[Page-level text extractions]
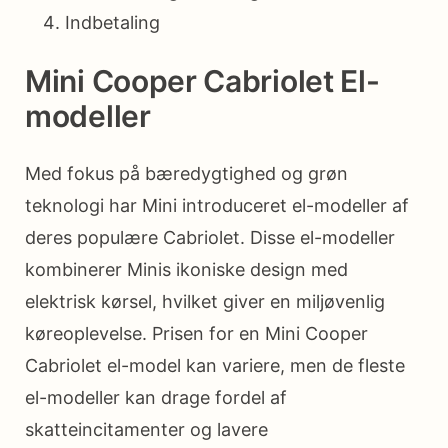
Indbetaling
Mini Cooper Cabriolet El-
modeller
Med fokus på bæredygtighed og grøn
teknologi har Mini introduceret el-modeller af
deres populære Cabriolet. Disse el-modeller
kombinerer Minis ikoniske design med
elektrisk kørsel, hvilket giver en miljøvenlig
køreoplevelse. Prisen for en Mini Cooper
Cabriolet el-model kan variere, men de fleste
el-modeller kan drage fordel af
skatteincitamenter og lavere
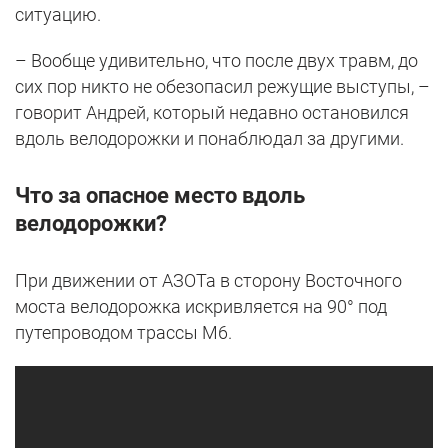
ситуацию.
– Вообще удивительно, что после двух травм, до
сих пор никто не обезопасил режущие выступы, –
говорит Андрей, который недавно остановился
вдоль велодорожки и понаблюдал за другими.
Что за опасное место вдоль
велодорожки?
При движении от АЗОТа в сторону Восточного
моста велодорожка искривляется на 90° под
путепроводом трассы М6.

**Problem description:** Within the records above, the line carrying "сих пор никто" starts the range and the last line ends it. Set down that range exactly.

**Output of the exercise:**
сих пор никто не обезопасил режущие выступы, –
говорит Андрей, который недавно остановился
вдоль велодорожки и понаблюдал за другими.
Что за опасное место вдоль
велодорожки?
При движении от АЗОТа в сторону Восточного
моста велодорожка искривляется на 90° под
путепроводом трассы М6.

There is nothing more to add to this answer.